**DATA TO EXAMINE:**
++++++++
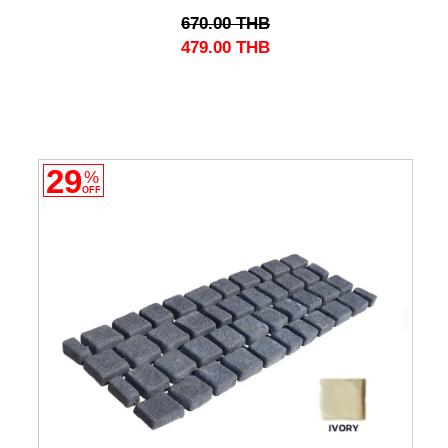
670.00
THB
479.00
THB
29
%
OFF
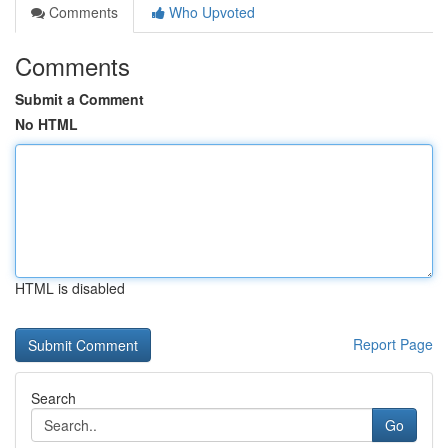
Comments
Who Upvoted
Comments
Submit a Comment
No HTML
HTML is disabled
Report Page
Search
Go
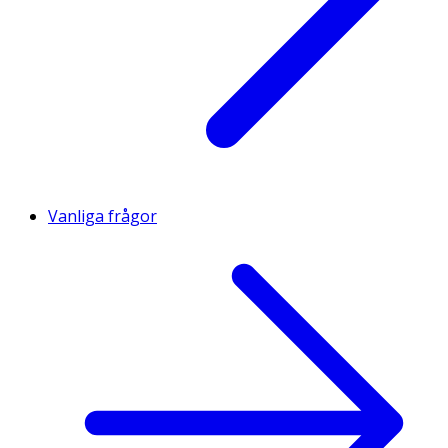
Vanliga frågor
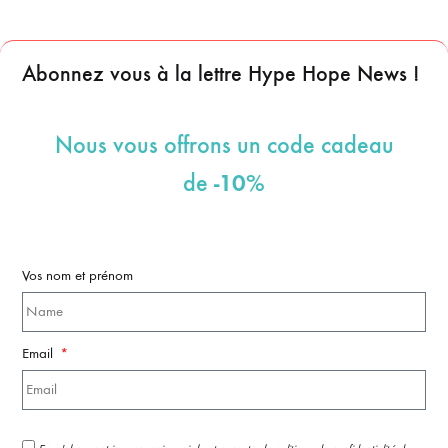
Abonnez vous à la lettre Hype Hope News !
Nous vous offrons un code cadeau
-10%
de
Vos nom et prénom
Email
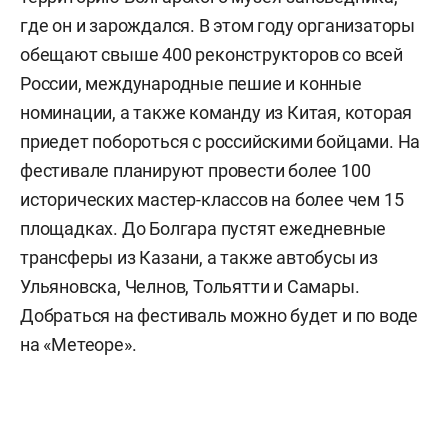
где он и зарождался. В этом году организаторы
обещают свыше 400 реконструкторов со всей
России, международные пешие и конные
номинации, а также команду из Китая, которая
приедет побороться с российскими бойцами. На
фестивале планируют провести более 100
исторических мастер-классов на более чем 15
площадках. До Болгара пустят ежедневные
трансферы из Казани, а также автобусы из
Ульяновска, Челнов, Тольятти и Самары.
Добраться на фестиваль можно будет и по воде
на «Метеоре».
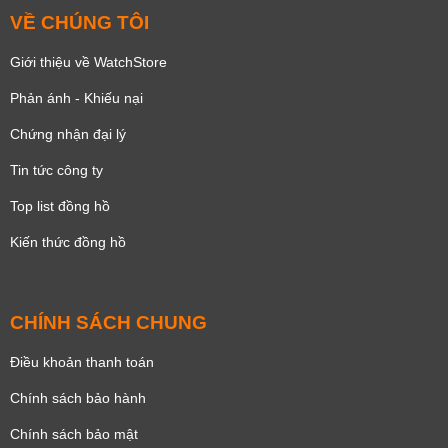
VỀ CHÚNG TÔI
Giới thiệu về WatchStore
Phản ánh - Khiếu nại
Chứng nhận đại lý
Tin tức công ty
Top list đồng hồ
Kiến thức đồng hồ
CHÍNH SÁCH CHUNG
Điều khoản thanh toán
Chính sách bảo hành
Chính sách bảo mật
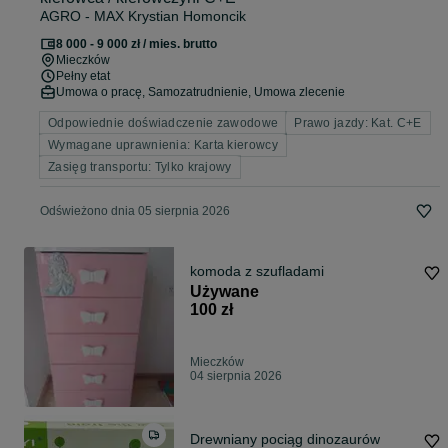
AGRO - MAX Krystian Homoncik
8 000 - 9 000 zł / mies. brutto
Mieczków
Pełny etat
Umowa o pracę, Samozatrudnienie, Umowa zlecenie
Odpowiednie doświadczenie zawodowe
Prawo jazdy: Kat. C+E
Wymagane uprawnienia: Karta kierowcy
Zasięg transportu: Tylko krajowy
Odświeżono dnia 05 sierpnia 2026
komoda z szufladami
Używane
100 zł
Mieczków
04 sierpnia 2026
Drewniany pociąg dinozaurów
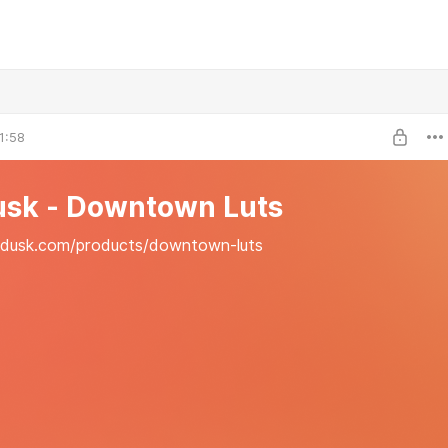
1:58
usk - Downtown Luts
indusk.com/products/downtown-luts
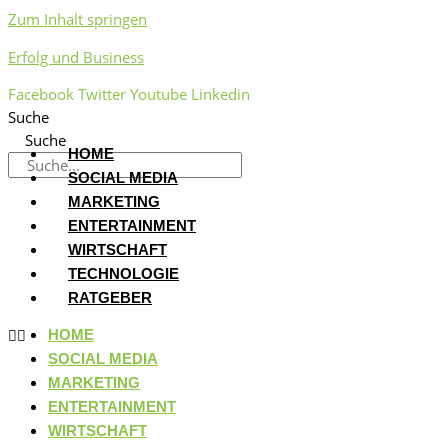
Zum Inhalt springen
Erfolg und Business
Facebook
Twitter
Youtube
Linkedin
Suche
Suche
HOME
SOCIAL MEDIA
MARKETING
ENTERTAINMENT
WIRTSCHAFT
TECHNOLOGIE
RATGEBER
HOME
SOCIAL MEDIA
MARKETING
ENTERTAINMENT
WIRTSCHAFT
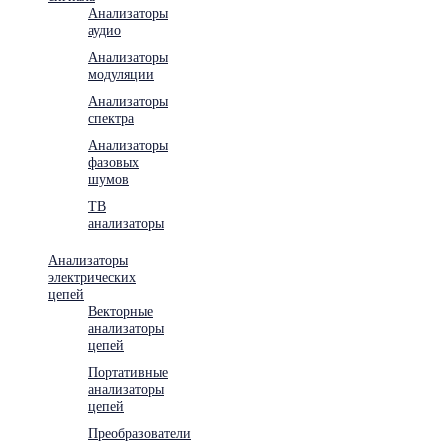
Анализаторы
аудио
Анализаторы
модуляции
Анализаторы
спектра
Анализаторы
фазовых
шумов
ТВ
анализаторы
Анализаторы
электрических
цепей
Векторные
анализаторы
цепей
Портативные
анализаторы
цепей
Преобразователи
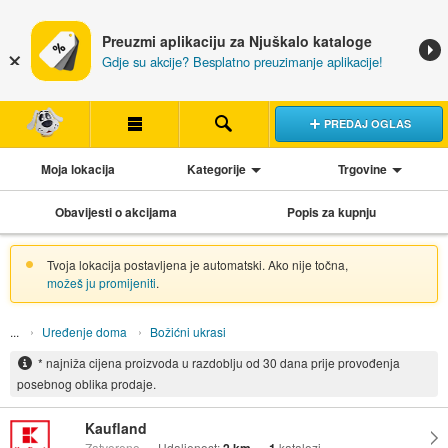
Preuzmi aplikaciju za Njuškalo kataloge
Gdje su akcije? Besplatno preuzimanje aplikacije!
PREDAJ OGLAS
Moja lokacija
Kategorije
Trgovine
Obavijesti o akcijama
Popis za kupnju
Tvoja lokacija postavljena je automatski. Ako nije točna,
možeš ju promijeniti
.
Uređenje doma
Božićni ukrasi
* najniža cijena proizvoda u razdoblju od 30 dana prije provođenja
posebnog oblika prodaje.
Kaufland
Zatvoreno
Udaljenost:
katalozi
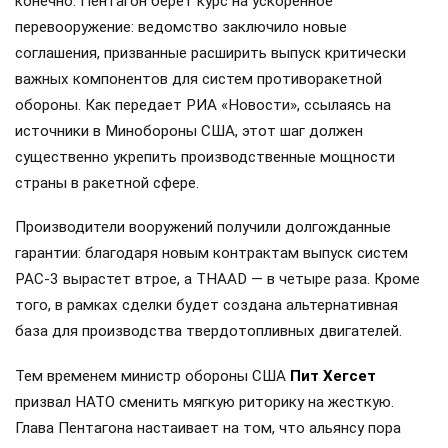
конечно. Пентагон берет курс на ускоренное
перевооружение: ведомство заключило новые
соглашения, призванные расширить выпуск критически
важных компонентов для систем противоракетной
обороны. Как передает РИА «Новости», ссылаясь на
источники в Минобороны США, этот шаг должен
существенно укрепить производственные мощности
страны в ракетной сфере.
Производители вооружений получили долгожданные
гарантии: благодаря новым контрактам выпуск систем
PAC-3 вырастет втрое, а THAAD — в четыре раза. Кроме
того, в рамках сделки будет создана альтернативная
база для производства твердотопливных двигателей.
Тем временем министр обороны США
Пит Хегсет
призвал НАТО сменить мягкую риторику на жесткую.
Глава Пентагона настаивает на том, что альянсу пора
++++++++
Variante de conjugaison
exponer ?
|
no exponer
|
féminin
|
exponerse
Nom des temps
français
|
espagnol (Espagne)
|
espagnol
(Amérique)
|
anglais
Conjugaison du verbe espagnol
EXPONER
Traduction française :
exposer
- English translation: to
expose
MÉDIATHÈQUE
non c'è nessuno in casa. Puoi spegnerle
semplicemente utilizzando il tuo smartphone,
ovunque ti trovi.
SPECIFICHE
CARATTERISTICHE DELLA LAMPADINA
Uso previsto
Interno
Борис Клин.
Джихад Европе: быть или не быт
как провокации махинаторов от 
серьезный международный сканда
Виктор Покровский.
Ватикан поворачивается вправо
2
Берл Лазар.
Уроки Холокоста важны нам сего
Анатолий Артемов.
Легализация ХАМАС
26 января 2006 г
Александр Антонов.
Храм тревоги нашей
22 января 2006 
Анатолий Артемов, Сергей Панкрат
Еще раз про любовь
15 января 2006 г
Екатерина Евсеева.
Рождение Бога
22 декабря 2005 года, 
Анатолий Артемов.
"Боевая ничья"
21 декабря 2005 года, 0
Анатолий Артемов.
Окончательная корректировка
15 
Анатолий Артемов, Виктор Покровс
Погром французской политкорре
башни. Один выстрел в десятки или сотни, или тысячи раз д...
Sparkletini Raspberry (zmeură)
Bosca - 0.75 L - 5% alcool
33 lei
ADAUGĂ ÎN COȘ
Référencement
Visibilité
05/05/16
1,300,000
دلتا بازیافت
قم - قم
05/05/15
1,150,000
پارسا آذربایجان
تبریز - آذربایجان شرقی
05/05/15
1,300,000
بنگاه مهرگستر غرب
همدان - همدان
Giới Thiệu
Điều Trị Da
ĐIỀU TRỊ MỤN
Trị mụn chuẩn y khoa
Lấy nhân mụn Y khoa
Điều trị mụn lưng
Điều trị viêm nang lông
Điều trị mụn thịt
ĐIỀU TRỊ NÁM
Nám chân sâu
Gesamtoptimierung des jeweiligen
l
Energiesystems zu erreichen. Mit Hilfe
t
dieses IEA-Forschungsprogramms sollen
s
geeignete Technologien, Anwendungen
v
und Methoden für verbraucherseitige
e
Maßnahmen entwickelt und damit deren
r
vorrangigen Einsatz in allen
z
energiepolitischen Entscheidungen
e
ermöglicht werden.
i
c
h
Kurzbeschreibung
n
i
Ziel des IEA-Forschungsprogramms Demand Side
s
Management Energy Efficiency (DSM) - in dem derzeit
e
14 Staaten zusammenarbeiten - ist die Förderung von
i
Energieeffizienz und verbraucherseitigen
++++++++
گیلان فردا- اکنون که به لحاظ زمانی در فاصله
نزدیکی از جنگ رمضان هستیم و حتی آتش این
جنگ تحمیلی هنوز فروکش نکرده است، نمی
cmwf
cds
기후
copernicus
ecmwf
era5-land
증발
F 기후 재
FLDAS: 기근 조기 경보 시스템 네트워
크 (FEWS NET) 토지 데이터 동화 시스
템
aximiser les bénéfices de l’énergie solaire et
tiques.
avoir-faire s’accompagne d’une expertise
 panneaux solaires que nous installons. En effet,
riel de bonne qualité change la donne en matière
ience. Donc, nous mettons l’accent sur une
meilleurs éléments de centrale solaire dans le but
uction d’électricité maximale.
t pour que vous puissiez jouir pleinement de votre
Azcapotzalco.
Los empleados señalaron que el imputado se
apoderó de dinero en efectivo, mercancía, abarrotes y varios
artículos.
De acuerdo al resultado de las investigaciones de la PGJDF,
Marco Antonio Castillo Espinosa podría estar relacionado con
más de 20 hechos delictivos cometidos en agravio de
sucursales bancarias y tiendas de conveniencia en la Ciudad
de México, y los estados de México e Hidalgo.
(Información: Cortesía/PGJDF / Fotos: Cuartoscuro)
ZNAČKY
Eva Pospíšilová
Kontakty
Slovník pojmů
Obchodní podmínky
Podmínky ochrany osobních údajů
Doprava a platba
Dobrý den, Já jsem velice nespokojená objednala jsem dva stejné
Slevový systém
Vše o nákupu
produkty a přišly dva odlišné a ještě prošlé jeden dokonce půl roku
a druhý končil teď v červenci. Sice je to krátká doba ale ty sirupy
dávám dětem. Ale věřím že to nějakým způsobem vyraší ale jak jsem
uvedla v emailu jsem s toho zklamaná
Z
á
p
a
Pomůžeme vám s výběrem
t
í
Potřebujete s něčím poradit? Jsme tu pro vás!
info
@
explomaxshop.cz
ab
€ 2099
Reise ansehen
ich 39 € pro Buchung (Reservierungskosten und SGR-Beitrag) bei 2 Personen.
++++++++
**WORK REQUIRED:** Extract each line from the listing that contains the string "آذربایجان", treating case as significant.

**ANSWER SPACE:**
پارسا آذربایجان
تبریز - آذربایجان شرقی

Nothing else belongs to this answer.